Although the tobacco industry also benefits the ground workers and corporations, it is also a beneficial crop for the government. Tobacco, ‘a cash cow’, contributes not only to excise revenue but also has fiscal incentives. The government is also able to impose a tax on tobacco products and the addictive nature of tobacco also makes the demand less susceptible to change due to price changes. 

Policy Recommendations

Tobacco farming in India presents a complex reality; it would not be through stringent bans or policing on farming that the government can regulate the tobacco industry. Yet, with the growing food insecurity, health and sustainability concerns, there is a need to address the challenges of the industry. 

Below are some policy interventions that are required within the industry.
1. Diversification of Agriculture Practices through Incentives: The government must prioritise crop diversification by promoting alternative cash crops that are both economically viable and environmentally sustainable, under its Rashtriya Krishi Vikas Yojana. In Andhra Pradesh, tobacco farmers have shown promise of replacing the crop with more profitable paddy and black gram. With budgetary allocations and incentives, farmers can get the push required to make this change.
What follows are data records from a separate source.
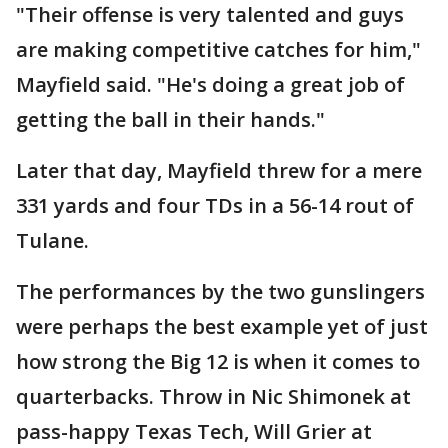
"Their offense is very talented and guys
are making competitive catches for him,"
Mayfield said. "He's doing a great job of
getting the ball in their hands."
Later that day, Mayfield threw for a mere
331 yards and four TDs in a 56-14 rout of
Tulane.
The performances by the two gunslingers
were perhaps the best example yet of just
how strong the Big 12 is when it comes to
quarterbacks. Throw in Nic Shimonek at
pass-happy Texas Tech, Will Grier at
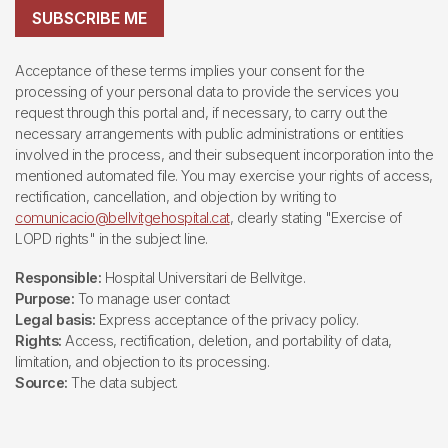
SUBSCRIBE ME
Acceptance of these terms implies your consent for the
processing of your personal data to provide the services you
request through this portal and, if necessary, to carry out the
necessary arrangements with public administrations or entities
involved in the process, and their subsequent incorporation into the
mentioned automated file. You may exercise your rights of access,
rectification, cancellation, and objection by writing to
comunicacio@bellvitgehospital.cat
, clearly stating "Exercise of
LOPD rights" in the subject line.
Responsible:
Hospital Universitari de Bellvitge.
Purpose:
To manage user contact
Legal basis:
Express acceptance of the privacy policy.
Rights:
Access, rectification, deletion, and portability of data,
limitation, and objection to its processing.
Source:
The data subject.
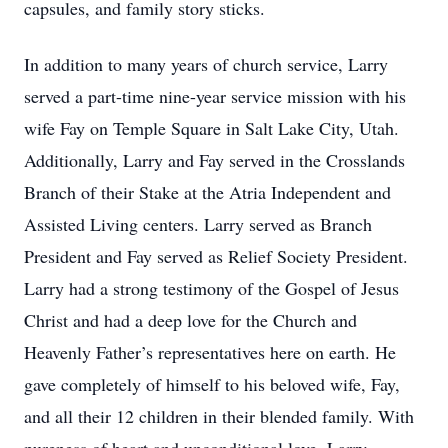
capsules, and family story sticks.
In addition to many years of church service, Larry
served a part-time nine-year service mission with his
wife Fay on Temple Square in Salt Lake City, Utah.
Additionally, Larry and Fay served in the Crosslands
Branch of their Stake at the Atria Independent and
Assisted Living centers. Larry served as Branch
President and Fay served as Relief Society President.
Larry had a strong testimony of the Gospel of Jesus
Christ and had a deep love for the Church and
Heavenly Father’s representatives here on earth. He
gave completely of himself to his beloved wife, Fay,
and all their 12 children in their blended family. With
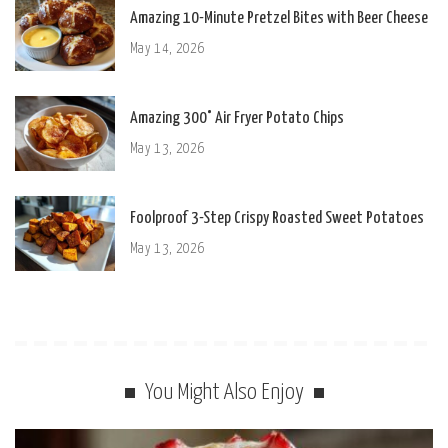
Amazing 10-Minute Pretzel Bites with Beer Cheese
May 14, 2026
Amazing 300° Air Fryer Potato Chips
May 13, 2026
Foolproof 3-Step Crispy Roasted Sweet Potatoes
May 13, 2026
You Might Also Enjoy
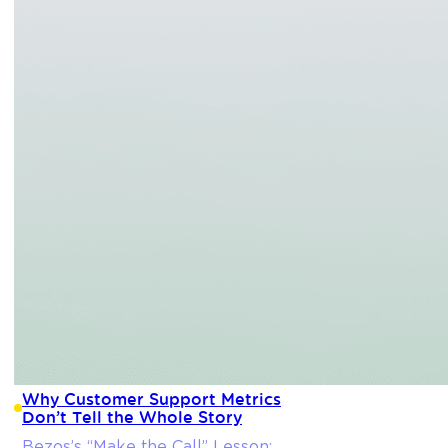
Why Customer Support Metrics
Don’t Tell the Whole Story
Bezos’s “Make the Call” Lesson:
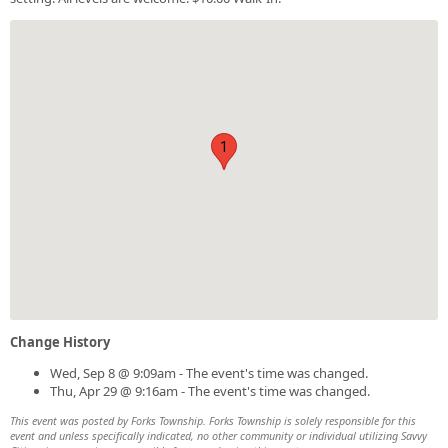
1
Change History
Wed, Sep 8 @ 9:09am - The event's time was changed.
Thu, Apr 29 @ 9:16am - The event's time was changed.
This event was posted by Forks Township. Forks Township is solely responsible for this
event and unless specifically indicated, no other community or individual utilizing Savvy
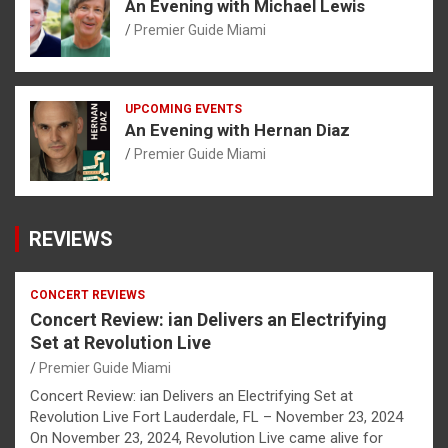
An Evening with Michael Lewis
Premier Guide Miami
UPCOMING EVENTS
An Evening with Hernan Diaz
Premier Guide Miami
REVIEWS
CONCERT REVIEWS
Concert Review: ian Delivers an Electrifying
Set at Revolution Live
Premier Guide Miami
Concert Review: ian Delivers an Electrifying Set at
Revolution Live Fort Lauderdale, FL – November 23, 2024
On November 23, 2024, Revolution Live came alive for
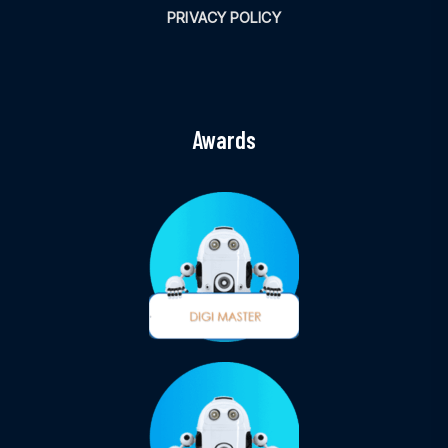
PRIVACY POLICY
Awards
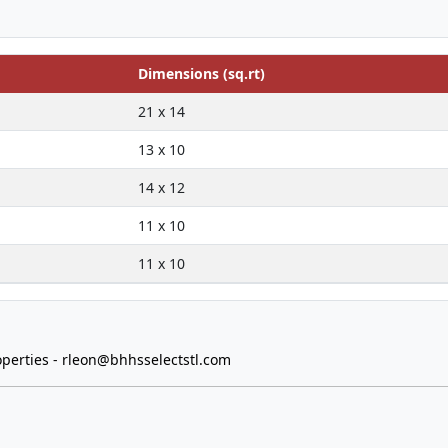
Dimensions (sq.rt)
21 x 14
13 x 10
14 x 12
11 x 10
11 x 10
perties -
rleon@bhhsselectstl.com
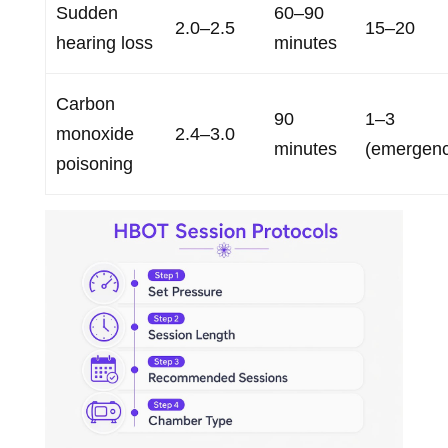
Sudden
60–90
2.0–2.5
15–20
hearing loss
minutes
Carbon
90
1–3
monoxide
2.4–3.0
minutes
(emergenc
poisoning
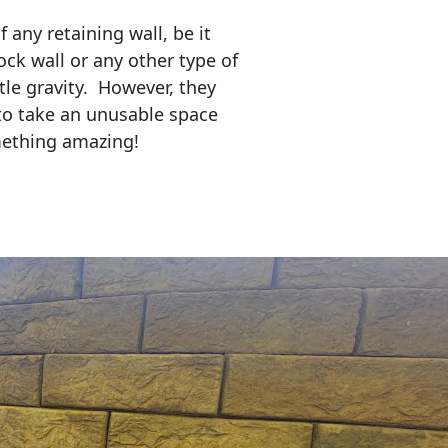
any retaining wall, be it
ock wall or any other type of
tle gravity. However, they
to take an unusable space
mething amazing!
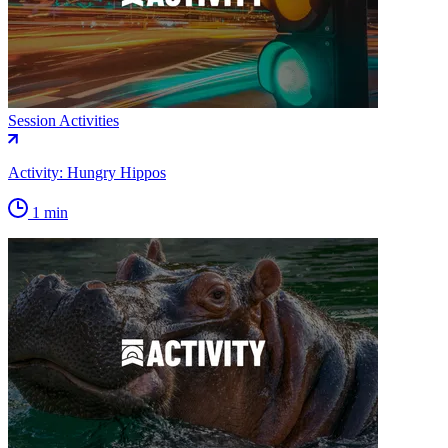
Session Activities
Activity: Hungry Hippos
1 min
2. Disengagement of Corporate Players: To make any positive change in the tobacco industry, it is essential to disengage party funding from key corporate players and organisations. These sizable donations undermine the functioning of a free democratic practice. The government should push corporate entities to invest in development initiatives in tobacco-growing regions.

3. Public Health Awareness and Sustainable Agriculture Practice: Tobacco farming exposes the farmers and workers to specific occupational health conditions. It is imperative that the government promotes a level of public awareness about these conditions and also strengthen the healthcare infrastructure to deal with these illnesses, especially in the tobacco-growing regions. The environmental consequences on land fertility must also be spoken about through dialogue and consultation with stakeholders at all levels.


The intricate dynamics surrounding tobacco cultivation in India necessitate a multifaceted approach that balances economic interests with public health imperatives and environmental sustainability. As one of the largest producers of tobacco in the country, along with a market for tobacco products, the country is continuously on the brink of a tobacco epidemic. Despite WHO’s continuous warning about associated risks, the government’s interventions to control tobacco farming have been lukewarm. 

Prolonged exposure to agrochemicals used in the cultivation process comes with its own occupational risks. In order to promote the general welfare of the tobacco farmers, the government must take into account the health risks and provide training to supervisors and regularise the provision of personal protective equipment by the employers for the workers. 

In conclusion, the issue of tobacco cultivation in India is complex and intersects agriculture, public health, economics and social welfare. This necessitates policy interventions that support alternative livelihoods for a larger group of farmers and raise awareness about the health risks associated with tobacco. By addressing these multifaceted challenges and embracing sustainable practices, India can move towards securing a more food-focused future that contributes to the health and prosperity of its citizens, instead of one that puts them at risk.